** DATA IN THIS EXERCISE **
Start of Block
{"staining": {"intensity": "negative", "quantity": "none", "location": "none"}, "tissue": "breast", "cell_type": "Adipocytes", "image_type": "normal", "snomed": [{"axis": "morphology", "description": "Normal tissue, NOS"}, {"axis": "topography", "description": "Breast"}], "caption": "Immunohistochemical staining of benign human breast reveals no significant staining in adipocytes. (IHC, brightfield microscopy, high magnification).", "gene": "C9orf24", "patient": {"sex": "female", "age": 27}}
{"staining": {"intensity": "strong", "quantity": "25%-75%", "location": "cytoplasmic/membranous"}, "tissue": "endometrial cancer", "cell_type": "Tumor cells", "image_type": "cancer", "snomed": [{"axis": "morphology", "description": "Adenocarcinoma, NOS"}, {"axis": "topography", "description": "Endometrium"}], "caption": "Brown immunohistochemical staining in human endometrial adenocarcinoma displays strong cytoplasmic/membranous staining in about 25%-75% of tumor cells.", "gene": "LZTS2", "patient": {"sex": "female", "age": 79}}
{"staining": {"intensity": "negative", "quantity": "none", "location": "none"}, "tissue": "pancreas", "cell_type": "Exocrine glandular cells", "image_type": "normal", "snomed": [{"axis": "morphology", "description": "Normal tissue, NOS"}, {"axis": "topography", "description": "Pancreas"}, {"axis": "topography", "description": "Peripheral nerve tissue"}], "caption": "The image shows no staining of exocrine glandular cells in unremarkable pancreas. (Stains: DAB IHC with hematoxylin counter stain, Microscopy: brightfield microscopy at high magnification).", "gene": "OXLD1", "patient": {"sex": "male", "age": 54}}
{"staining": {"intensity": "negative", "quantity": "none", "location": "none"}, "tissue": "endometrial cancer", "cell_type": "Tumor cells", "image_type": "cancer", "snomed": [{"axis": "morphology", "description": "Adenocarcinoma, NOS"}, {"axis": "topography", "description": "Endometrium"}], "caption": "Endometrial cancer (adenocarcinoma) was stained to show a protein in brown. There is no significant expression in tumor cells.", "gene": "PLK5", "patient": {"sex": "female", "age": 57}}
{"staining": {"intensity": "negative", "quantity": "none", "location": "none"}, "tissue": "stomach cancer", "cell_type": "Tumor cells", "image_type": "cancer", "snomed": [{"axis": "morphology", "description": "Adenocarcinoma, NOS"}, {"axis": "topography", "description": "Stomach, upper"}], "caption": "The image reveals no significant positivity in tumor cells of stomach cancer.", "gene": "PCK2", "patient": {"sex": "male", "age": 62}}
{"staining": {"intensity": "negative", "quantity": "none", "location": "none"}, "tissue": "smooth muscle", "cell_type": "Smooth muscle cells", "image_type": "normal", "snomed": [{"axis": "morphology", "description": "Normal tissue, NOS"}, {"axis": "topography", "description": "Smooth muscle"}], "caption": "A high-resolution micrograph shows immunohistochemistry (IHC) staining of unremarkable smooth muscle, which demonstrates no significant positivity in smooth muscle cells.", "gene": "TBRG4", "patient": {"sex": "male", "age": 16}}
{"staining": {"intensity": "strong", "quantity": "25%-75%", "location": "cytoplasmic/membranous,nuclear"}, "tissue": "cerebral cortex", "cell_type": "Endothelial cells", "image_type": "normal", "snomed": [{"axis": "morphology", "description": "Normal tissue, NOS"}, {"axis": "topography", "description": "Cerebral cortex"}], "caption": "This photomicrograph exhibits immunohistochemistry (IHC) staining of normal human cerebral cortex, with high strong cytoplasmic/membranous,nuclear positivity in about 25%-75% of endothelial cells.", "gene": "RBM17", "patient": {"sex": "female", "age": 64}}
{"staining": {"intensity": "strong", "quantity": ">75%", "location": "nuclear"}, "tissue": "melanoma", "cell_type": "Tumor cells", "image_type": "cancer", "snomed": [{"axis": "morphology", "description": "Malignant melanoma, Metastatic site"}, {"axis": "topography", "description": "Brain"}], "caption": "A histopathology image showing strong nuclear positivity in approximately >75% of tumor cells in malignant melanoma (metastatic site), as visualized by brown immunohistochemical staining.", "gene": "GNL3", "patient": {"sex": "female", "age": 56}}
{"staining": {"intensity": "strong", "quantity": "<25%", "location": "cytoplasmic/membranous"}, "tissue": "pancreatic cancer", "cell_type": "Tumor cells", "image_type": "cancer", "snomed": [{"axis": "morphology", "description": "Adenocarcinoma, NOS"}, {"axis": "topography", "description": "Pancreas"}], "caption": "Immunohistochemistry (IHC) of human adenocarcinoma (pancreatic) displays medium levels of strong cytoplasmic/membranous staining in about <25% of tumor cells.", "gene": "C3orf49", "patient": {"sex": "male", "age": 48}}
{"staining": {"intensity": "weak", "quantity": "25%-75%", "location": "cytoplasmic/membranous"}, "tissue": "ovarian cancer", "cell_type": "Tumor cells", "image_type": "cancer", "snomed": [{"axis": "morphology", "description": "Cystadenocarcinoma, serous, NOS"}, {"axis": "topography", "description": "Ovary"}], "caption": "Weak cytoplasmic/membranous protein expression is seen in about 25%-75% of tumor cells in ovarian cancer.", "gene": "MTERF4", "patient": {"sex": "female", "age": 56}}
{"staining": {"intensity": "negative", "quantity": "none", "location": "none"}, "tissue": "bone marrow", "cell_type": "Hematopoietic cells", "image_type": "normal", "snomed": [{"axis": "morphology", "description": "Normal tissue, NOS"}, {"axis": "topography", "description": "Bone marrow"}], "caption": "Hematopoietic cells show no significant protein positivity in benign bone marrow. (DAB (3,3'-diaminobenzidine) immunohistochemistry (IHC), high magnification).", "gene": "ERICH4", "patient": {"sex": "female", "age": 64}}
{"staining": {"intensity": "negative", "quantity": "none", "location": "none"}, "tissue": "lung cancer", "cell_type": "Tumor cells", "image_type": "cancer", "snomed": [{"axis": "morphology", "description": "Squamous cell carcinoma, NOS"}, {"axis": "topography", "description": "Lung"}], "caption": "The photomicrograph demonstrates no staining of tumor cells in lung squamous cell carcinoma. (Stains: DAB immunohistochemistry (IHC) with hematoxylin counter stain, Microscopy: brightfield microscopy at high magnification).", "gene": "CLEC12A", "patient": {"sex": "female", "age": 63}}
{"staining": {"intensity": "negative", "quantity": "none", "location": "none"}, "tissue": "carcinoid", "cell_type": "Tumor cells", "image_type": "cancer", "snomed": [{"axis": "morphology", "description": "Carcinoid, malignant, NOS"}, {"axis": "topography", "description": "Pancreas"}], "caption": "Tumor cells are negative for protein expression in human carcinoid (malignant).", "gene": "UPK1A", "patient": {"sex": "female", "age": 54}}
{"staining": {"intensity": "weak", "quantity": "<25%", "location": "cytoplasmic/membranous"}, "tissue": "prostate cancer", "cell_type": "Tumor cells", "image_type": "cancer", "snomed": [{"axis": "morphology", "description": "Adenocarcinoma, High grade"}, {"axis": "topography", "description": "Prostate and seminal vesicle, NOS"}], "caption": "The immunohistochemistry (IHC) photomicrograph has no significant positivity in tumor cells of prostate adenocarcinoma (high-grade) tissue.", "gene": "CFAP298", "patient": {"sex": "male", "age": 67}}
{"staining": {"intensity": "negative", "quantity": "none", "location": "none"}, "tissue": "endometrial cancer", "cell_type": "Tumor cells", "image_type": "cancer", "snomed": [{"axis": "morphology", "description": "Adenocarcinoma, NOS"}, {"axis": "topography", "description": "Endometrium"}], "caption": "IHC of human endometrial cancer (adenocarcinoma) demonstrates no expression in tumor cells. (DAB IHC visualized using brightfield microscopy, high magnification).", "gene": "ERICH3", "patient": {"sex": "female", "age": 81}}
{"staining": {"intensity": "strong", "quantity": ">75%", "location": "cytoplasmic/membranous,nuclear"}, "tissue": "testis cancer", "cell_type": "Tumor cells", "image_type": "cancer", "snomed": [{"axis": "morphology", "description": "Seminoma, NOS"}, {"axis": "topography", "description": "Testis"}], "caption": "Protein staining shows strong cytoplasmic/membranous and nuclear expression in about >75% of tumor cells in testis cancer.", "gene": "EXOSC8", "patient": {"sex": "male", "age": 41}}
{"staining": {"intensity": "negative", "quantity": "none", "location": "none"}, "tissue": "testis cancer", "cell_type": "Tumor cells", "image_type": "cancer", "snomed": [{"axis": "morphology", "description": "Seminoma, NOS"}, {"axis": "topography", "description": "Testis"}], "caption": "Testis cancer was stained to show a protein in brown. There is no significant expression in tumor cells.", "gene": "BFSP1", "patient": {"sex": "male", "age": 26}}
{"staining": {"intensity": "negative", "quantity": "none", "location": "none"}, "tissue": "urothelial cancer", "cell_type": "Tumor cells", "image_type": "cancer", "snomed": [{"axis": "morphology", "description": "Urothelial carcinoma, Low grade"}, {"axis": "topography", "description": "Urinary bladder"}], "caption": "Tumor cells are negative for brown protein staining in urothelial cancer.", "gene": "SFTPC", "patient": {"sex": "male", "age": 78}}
End of Block
** WORK REQUEST **
Write out again, exactly, the line containing "cancer was stained" and every later line of the records. Omit the rest.

** RESPONSE **
{"staining": {"intensity": "negative", "quantity": "none", "location": "none"}, "tissue": "testis cancer", "cell_type": "Tumor cells", "image_type": "cancer", "snomed": [{"axis": "morphology", "description": "Seminoma, NOS"}, {"axis": "topography", "description": "Testis"}], "caption": "Testis cancer was stained to show a protein in brown. There is no significant expression in tumor cells.", "gene": "BFSP1", "patient": {"sex": "male", "age": 26}}
{"staining": {"intensity": "negative", "quantity": "none", "location": "none"}, "tissue": "urothelial cancer", "cell_type": "Tumor cells", "image_type": "cancer", "snomed": [{"axis": "morphology", "description": "Urothelial carcinoma, Low grade"}, {"axis": "topography", "description": "Urinary bladder"}], "caption": "Tumor cells are negative for brown protein staining in urothelial cancer.", "gene": "SFTPC", "patient": {"sex": "male", "age": 78}}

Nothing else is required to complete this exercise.